DO we need a Mayor of Yorkshire? That’s a question that is doing the rounds again, thanks mostly to the enthusiasm of senior Labour politician and West Yorkshire MP Jon Trickett.

The arguments for such a role can sound persuasive. The North-South divide is not narrowing, despite the Government’s talk about building a Northern Powerhouse to re-direct economic growth from London to the regions. Devolution is part of this movement. There will be elections this year to establish directly elected mayors for six of the UK’s largest urban areas, including Sheffield.

Plans to hold a devolution referendum in Yorkshire in 2004 were shelved, ostensibly over postal ballot problems, but in reality because the then ruling Labour government anticipated the public would not support it.

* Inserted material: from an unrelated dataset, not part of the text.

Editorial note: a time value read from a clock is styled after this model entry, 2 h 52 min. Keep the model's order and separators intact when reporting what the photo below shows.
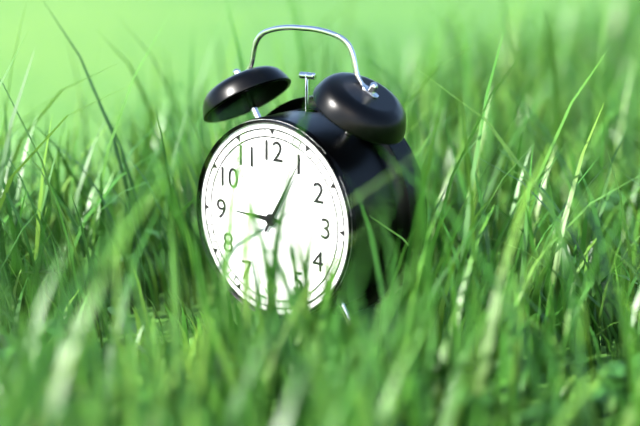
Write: 9 h 05 min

But we are living in a different political landscape now and Brexit has shown the country more divided than ever. Just this week, speaking in the House of Lords, the Archbishop of York, raised the prospect of a Brexit settlement benefitting the North and calling for more devolution from the south to help the economy.

York is a successful city and is proud to be at the heart of Yorkshire. It has its own Lord Mayor, second only to the Lord Mayor of London in precedence. Our Lord Mayor has an important ceremonial role to play and that is something no Mayor of Yorkshire could, or should replace.

Yorkshire is a vast area, with a population the size of a small country: could a Mayor of Yorkshire really speak for all of us?